Supporting Path-Independent Rotation

Starting with Windows 8.1 Update, the operating system supports cloning portrait-first displays on landscape-first displays with the greatest possible resolution. The display miniport driver must set the proper offset values in the D3DKMDT_VIDPN_PRESENT_PATH_ROTATION_SUPPORT structure for the primary clone path and secondary clone path, as described in Supporting Rotation in a Display Miniport Driver.

These Device driver interfaces (DDIs) are new in Windows 8.1 Update:

  • D3DKMDT_VPPR_GET_CONTENT_ROTATION
  • D3DKMDT_VPPR_GET_CONTENT_ROTATION_PART
  • D3DKMDT_VPPR_GET_OFFSET_ROTATION

These DDIs are updated in Windows 8.1 Update:

Cloning a portrait-first device

When a driver of a portrait-first device is requested to clone to a landscape-first monitor, it should report source-mode (x,y) resolutions that match the resolutions in the primary clone path. The secondary clone path could then support 90- and 270-degree offset values (D3DKMDT_VIDPN_PRESENT_PATH_ROTATION_SUPPORT.Offset90 or .Offset270 are TRUE). So when a VidPN is committed with an D3DKMDT_VIDPN_PRESENT_PATH_ROTATION enumeration value that indicates a 90- or 270-degree offset, this means that the (x,y) resolutions are flipped in this particular path.

By default the operating system chooses the secondary clone path to be the internal display panel. In the case that the internal panel is portrait-first, the operating system expects D3DKMDT_VIDPN_PRESENT_PATH_ROTATION_SUPPORT.Offset270 to be set on this path in order to display on the internal display panel in landscape mode. In the case of a landscape-first external monitor in the secondary clone path, the operating system expects the driver to support D3DKMDT_VIDPN_PRESENT_PATH_ROTATION_SUPPORT.Offset90, although this is likely to be a rare scenario.

Example clone scenarios

Here's a typical scenario where a portrait-first device with native resolution 800 (width) x 1280 pixels (height) is connected in clone mode to a landscape-first TV with height 1080 pixels. The driver would report this info to the operating system:

source mode
1280 x 800

TV target mode
1920 x 1080 (aspect-ratio preserved scaling)

device target mode
800 x 1280 (identity scaling)

primary clone path (TV)
driver supports only D3DKMDT_VIDPN_PRESENT_PATH_ROTATION_SUPPORT.Offset0, as well as normal rotation support

secondary clone path (device)
driver supports only D3DKMDT_VIDPN_PRESENT_PATH_ROTATION_SUPPORT.Offset270, as well as normal rotation support

The call to the DxgkDdiCommitVidPn function then returns with these path settings from the D3DKMDT_VIDPN_PRESENT_PATH_ROTATION enumeration:

primary clone path (TV)
D3DKMDT_VPPR_IDENTITY

secondary clone path (device)
D3DKMDT_VPPR_IDENTITY_OFFSET270

The operating system expects the driver to rotate the provided content 270 degrees.

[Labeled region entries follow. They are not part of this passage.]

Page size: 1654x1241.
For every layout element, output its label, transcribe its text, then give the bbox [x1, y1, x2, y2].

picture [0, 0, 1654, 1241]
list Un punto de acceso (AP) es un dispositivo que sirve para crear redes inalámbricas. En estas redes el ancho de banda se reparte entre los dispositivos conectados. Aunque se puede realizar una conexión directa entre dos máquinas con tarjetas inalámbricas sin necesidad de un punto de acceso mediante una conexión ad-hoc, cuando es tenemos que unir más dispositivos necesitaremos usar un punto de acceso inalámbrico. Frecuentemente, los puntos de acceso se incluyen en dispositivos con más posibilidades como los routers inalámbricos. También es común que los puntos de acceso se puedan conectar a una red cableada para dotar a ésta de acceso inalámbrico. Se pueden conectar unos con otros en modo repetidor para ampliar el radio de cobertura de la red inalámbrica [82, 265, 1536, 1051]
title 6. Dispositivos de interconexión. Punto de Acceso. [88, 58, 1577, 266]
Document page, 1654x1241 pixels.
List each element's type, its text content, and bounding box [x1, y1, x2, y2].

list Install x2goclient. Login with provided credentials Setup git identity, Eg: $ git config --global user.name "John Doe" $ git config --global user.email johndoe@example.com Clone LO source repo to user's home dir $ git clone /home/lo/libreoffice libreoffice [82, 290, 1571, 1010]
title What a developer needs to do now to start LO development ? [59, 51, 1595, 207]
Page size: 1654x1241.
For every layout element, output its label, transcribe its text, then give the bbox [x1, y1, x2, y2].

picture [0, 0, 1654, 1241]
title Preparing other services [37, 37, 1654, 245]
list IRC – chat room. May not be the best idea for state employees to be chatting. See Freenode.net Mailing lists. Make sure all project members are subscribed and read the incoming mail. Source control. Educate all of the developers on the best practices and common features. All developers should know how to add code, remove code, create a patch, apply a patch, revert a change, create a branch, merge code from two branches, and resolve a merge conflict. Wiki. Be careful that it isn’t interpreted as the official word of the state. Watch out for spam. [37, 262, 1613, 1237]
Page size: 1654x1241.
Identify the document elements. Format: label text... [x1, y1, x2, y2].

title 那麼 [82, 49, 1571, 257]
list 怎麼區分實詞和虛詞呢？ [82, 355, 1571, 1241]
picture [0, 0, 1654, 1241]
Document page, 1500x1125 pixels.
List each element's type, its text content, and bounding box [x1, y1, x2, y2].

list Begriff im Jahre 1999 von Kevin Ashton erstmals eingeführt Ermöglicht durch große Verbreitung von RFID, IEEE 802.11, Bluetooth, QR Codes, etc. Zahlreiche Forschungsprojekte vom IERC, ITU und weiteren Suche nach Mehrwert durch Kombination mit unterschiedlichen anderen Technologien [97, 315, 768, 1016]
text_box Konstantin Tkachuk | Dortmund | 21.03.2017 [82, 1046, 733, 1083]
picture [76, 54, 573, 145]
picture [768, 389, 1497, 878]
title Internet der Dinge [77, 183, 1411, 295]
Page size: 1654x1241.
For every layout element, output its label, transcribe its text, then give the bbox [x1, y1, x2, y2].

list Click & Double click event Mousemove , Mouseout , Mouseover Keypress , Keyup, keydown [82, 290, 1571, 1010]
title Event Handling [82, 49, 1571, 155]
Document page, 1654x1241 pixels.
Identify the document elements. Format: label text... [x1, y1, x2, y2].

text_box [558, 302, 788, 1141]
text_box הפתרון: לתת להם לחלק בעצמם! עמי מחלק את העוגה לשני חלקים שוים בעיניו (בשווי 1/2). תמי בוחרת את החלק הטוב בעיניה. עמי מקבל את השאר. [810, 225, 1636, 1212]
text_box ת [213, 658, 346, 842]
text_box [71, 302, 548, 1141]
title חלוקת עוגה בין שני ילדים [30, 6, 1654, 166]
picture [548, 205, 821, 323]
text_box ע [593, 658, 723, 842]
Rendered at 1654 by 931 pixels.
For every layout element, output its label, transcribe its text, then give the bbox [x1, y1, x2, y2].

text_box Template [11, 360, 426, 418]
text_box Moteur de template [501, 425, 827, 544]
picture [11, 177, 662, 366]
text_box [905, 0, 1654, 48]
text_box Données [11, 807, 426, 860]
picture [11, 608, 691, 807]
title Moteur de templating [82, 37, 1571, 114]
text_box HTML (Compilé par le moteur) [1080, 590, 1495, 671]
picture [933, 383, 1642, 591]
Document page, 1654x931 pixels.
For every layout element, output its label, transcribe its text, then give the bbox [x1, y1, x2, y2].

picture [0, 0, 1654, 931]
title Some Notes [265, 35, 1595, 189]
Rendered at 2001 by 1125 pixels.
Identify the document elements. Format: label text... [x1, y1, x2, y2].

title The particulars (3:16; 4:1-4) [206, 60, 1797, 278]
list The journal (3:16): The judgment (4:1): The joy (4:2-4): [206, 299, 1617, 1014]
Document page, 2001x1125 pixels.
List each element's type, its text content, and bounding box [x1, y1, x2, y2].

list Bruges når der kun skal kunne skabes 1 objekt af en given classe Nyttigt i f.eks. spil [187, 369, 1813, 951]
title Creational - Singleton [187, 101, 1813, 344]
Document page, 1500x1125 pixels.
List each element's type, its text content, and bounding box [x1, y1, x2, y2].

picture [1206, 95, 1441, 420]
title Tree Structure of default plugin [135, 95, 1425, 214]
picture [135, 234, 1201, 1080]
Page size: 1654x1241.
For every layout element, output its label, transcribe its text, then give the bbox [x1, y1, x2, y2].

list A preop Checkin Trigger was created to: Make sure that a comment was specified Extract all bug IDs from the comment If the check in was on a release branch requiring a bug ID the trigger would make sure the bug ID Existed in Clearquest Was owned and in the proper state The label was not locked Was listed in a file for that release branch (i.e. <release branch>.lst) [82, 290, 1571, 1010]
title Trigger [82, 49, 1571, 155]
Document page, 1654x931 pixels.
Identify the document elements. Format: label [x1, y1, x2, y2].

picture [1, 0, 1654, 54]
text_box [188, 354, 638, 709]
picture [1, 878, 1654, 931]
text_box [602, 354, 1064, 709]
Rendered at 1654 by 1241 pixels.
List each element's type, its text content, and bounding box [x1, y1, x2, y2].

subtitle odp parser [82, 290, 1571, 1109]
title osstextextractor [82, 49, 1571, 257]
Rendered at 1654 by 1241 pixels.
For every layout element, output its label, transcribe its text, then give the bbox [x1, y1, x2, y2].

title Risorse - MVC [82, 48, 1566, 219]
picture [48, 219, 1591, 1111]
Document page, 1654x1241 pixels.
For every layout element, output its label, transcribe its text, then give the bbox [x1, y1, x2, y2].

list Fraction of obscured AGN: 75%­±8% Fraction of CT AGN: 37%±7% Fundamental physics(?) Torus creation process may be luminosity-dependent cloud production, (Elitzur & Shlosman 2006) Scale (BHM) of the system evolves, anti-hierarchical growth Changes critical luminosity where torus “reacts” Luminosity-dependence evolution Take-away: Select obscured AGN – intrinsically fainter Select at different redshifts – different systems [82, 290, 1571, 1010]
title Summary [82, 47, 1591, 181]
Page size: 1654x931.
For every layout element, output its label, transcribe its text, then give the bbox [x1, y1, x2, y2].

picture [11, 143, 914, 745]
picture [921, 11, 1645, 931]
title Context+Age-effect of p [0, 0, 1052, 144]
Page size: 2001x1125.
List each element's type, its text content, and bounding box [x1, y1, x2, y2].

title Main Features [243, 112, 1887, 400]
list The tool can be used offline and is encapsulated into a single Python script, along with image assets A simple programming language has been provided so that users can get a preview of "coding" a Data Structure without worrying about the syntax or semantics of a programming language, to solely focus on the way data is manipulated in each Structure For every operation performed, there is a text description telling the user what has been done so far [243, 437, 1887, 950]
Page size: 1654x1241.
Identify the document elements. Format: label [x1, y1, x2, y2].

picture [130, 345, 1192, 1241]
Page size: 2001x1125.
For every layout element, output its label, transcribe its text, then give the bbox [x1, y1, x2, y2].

If, in the Display control panel's Orientation drop-down box, the user chooses the Landscape (flipped) option, the call to the DxgkDdiCommitVidPn function returns with these path settings from the D3DKMDT_VIDPN_PRESENT_PATH_ROTATION enumeration:

primary clone path (TV)
D3DKMDT_VPPR_ROTATE180

secondary clone path (device)
D3DKMDT_VPPR_ROTATE180_OFFSET270

If the Desktop Window Manager (DWM) has already rotated the content 180 degrees, the driver must still rotate it another 270 degrees in the secondary clone path. Otherwise, the driver must rotate the content 180 degrees for the TV and 90 degrees for the device. Note that to rotate the content, the driver must set the Rotate member of the DXGK_PRESENTFLAGS structure.